### EXTRACTED INFORMATION
******
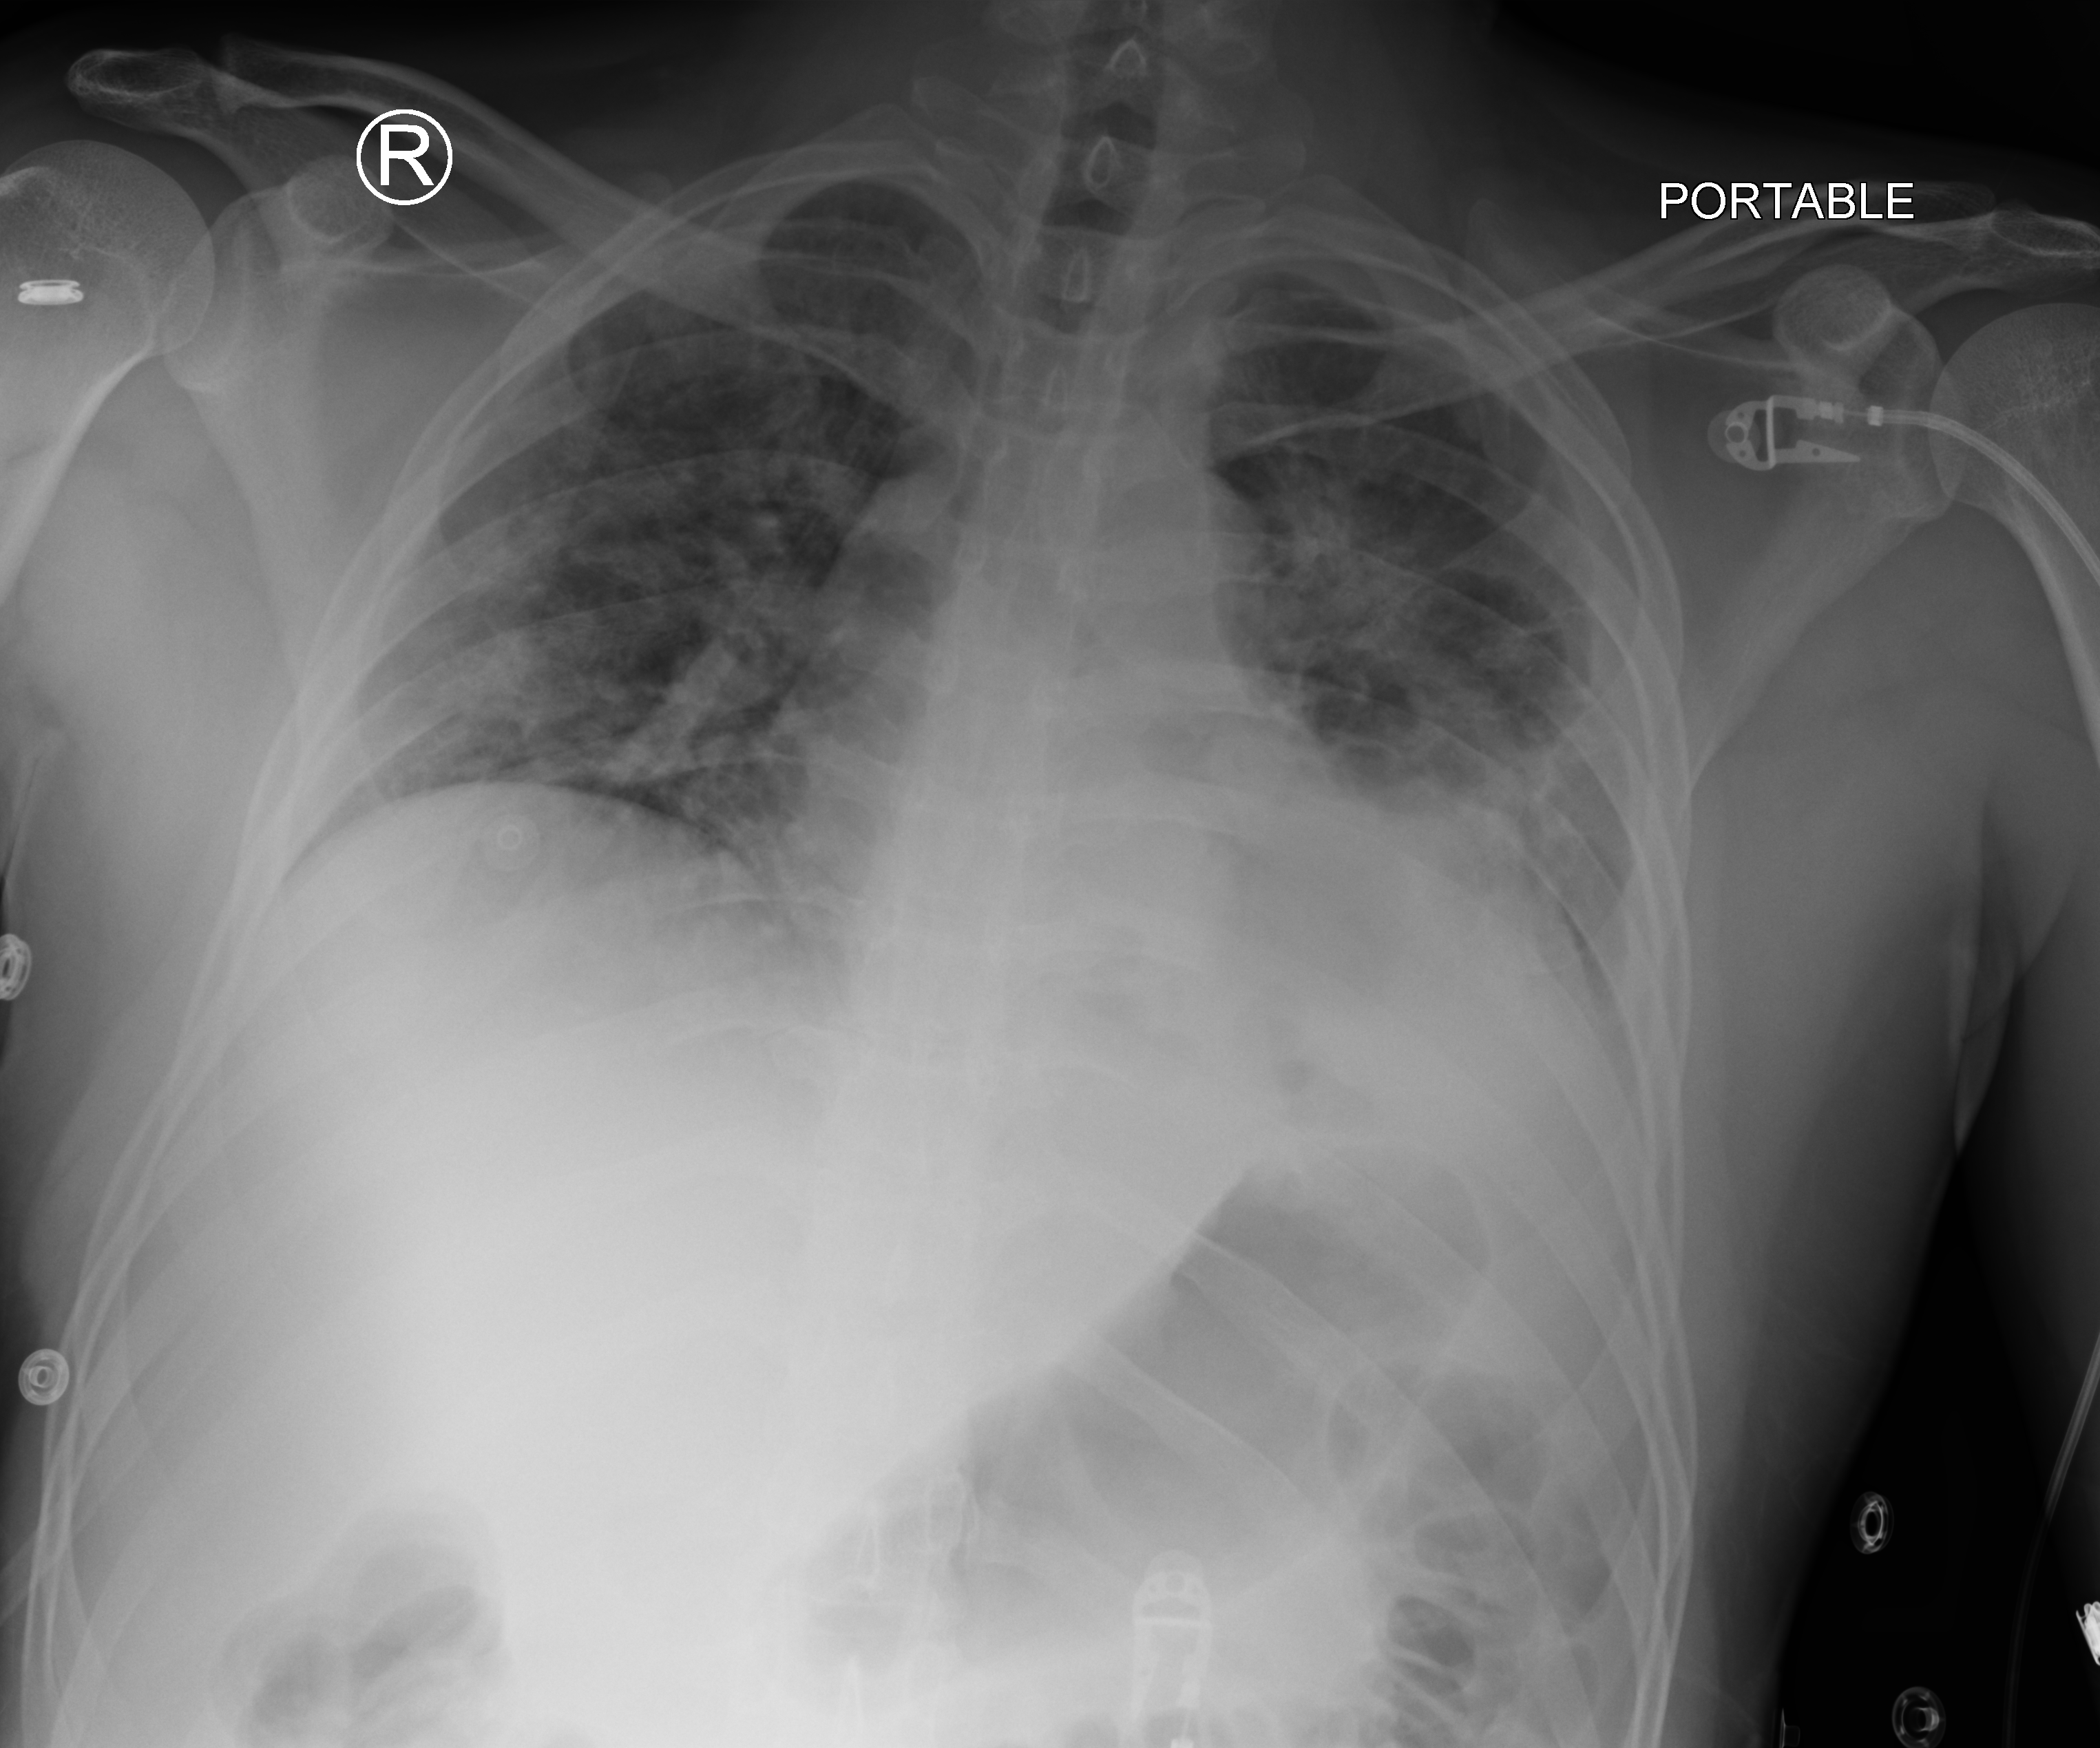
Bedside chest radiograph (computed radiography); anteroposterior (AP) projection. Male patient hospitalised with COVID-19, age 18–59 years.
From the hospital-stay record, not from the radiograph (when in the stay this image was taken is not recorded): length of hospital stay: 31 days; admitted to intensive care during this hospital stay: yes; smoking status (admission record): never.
******
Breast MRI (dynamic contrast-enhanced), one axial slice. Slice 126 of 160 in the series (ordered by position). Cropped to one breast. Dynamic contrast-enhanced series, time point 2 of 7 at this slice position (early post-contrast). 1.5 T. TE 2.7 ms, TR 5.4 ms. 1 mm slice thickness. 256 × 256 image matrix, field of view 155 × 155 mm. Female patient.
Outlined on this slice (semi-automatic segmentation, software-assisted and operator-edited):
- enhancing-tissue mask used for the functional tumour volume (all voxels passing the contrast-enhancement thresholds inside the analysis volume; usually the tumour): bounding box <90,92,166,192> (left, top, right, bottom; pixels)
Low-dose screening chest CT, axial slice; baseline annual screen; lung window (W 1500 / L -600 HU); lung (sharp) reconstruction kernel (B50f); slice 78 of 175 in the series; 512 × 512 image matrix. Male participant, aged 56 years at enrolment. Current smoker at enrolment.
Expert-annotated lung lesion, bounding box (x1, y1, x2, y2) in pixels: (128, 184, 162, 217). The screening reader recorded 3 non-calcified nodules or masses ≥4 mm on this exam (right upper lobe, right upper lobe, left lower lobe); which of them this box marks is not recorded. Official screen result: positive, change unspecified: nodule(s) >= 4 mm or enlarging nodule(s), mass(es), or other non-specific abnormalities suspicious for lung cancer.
******
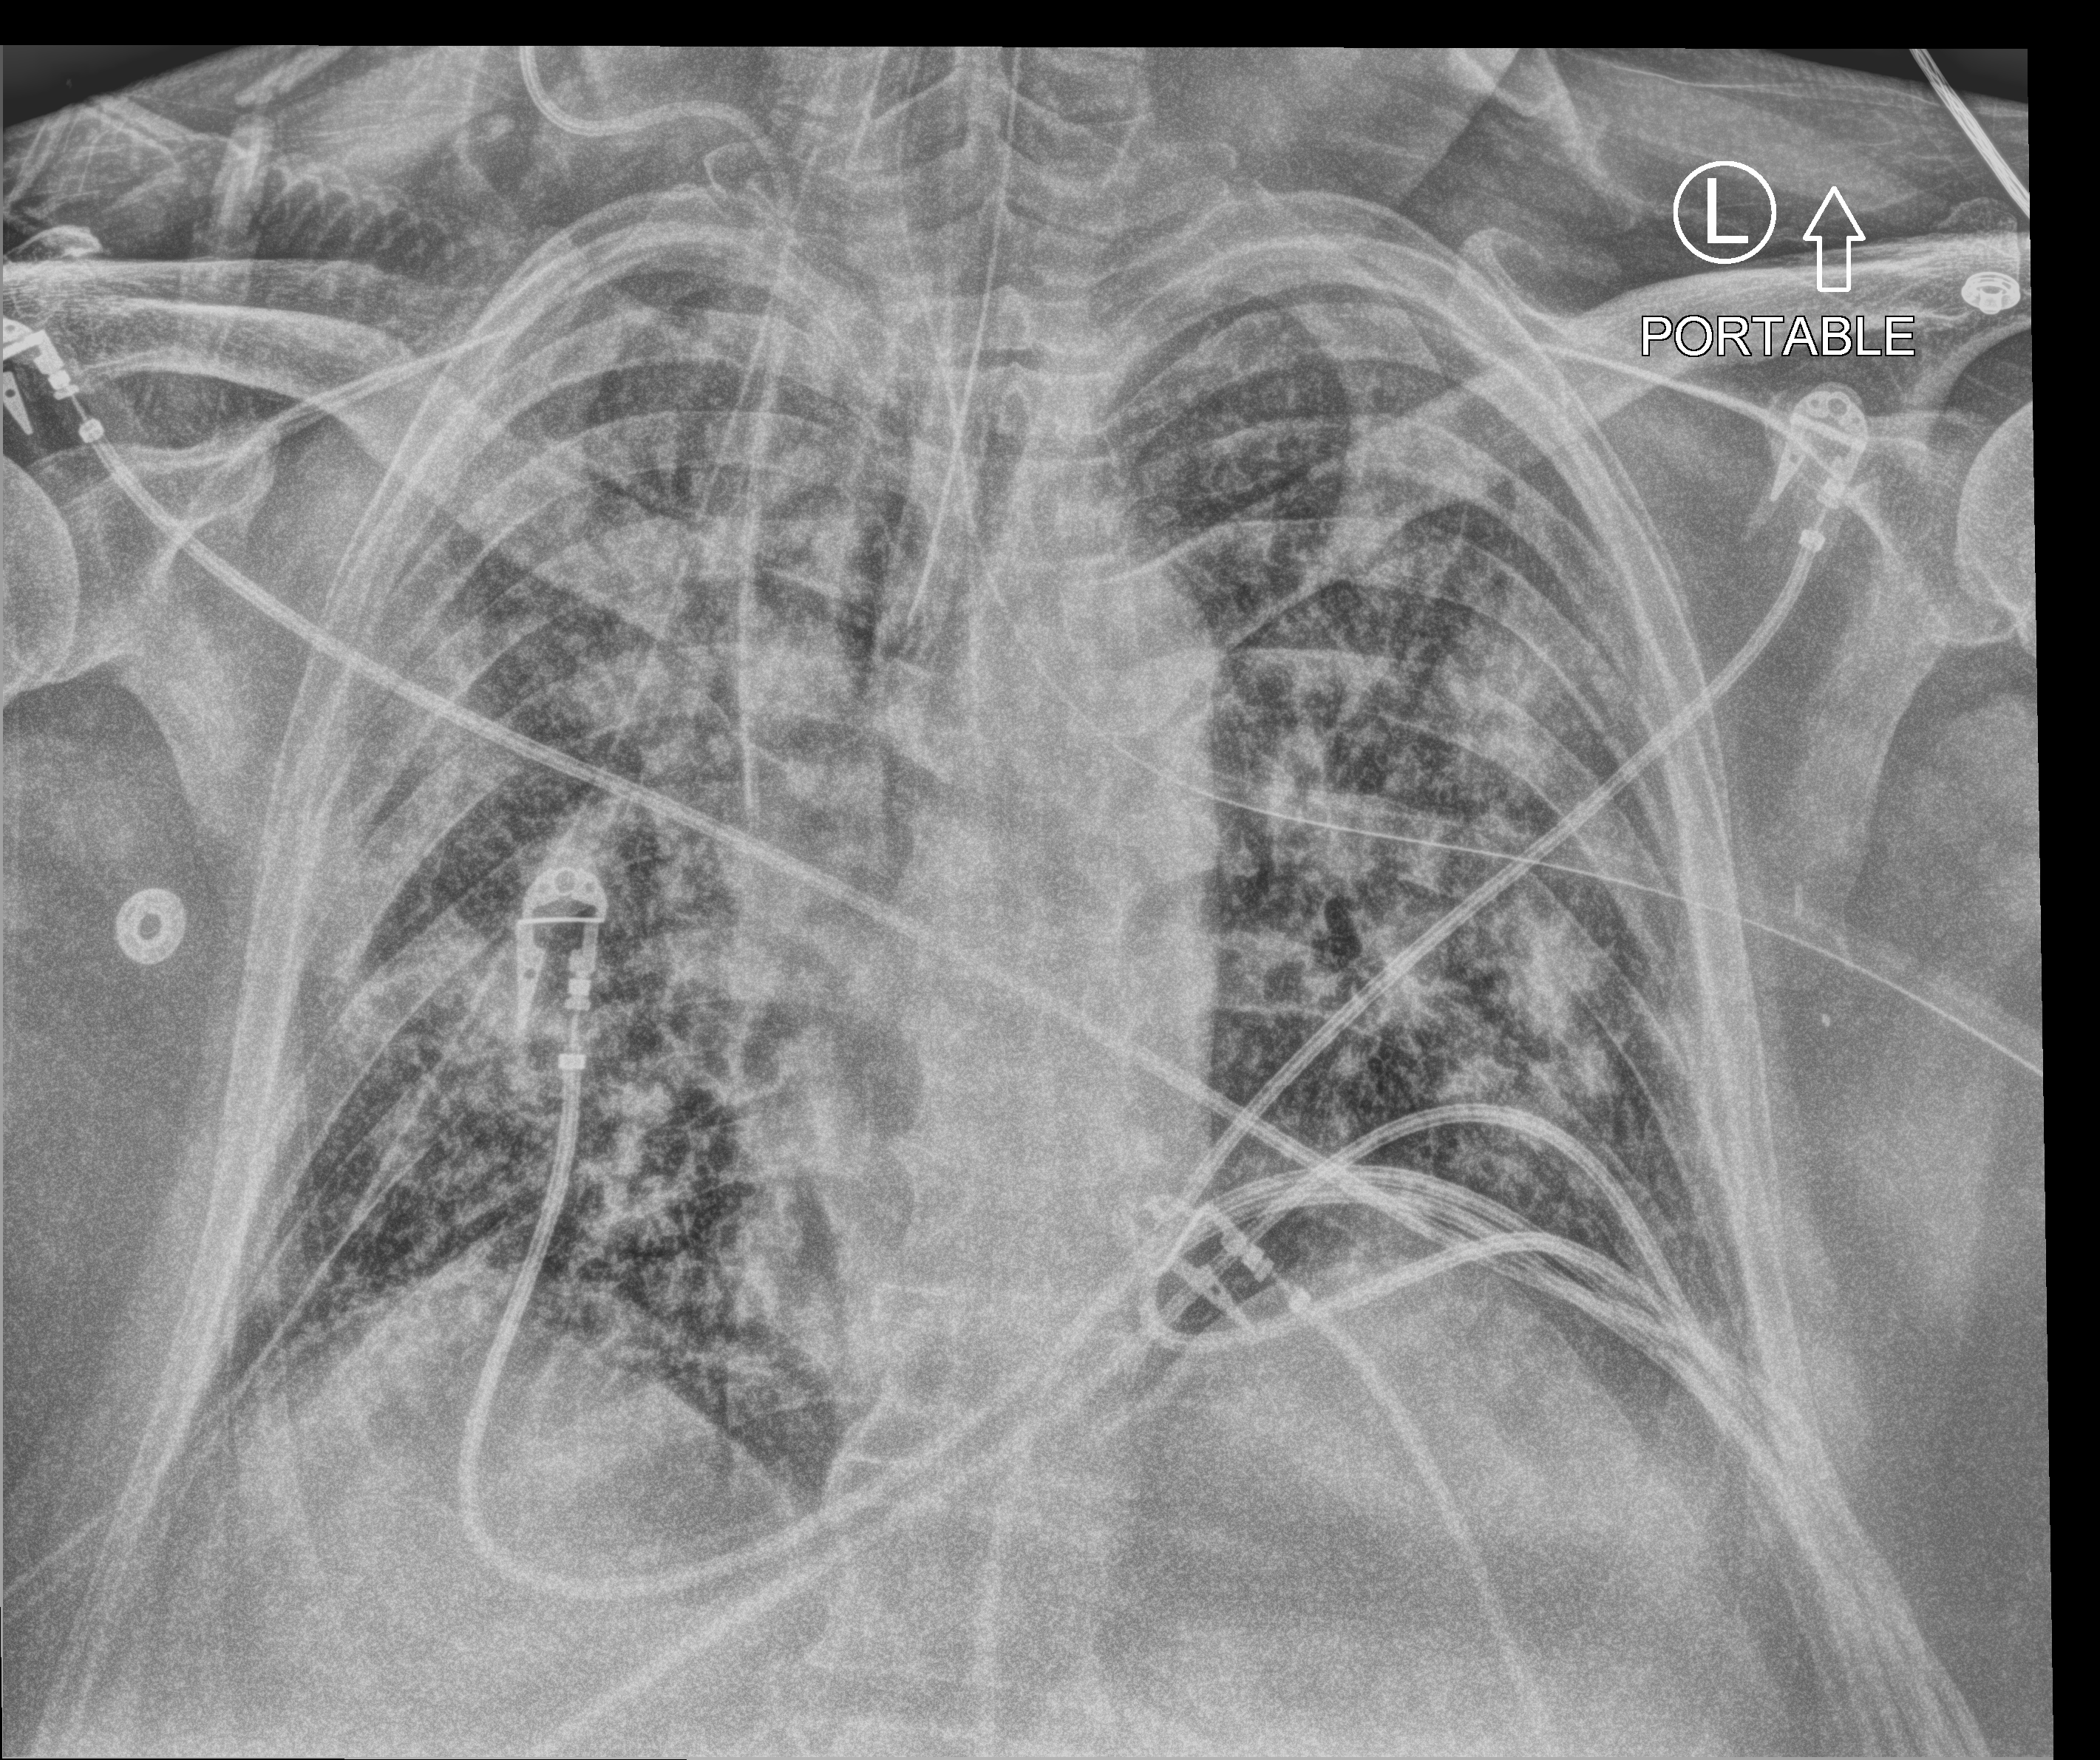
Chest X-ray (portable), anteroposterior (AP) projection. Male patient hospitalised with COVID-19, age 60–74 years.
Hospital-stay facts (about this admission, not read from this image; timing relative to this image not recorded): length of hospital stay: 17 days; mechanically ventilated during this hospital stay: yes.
******
### HOW TO COMPLETE THIS TASK
In the listing above, find the line with "Breast MRI (dynamic" and the line with "- enhancing-tissue mask", then print exactly those lines and every line between them.

### ANSWER SPACE
Breast MRI (dynamic contrast-enhanced), one axial slice. Slice 126 of 160 in the series (ordered by position). Cropped to one breast. Dynamic contrast-enhanced series, time point 2 of 7 at this slice position (early post-contrast). 1.5 T. TE 2.7 ms, TR 5.4 ms. 1 mm slice thickness. 256 × 256 image matrix, field of view 155 × 155 mm. Female patient.
Outlined on this slice (semi-automatic segmentation, software-assisted and operator-edited):
- enhancing-tissue mask used for the functional tumour volume (all voxels passing the contrast-enhancement thresholds inside the analysis volume; usually the tumour): bounding box <90,92,166,192> (left, top, right, bottom; pixels)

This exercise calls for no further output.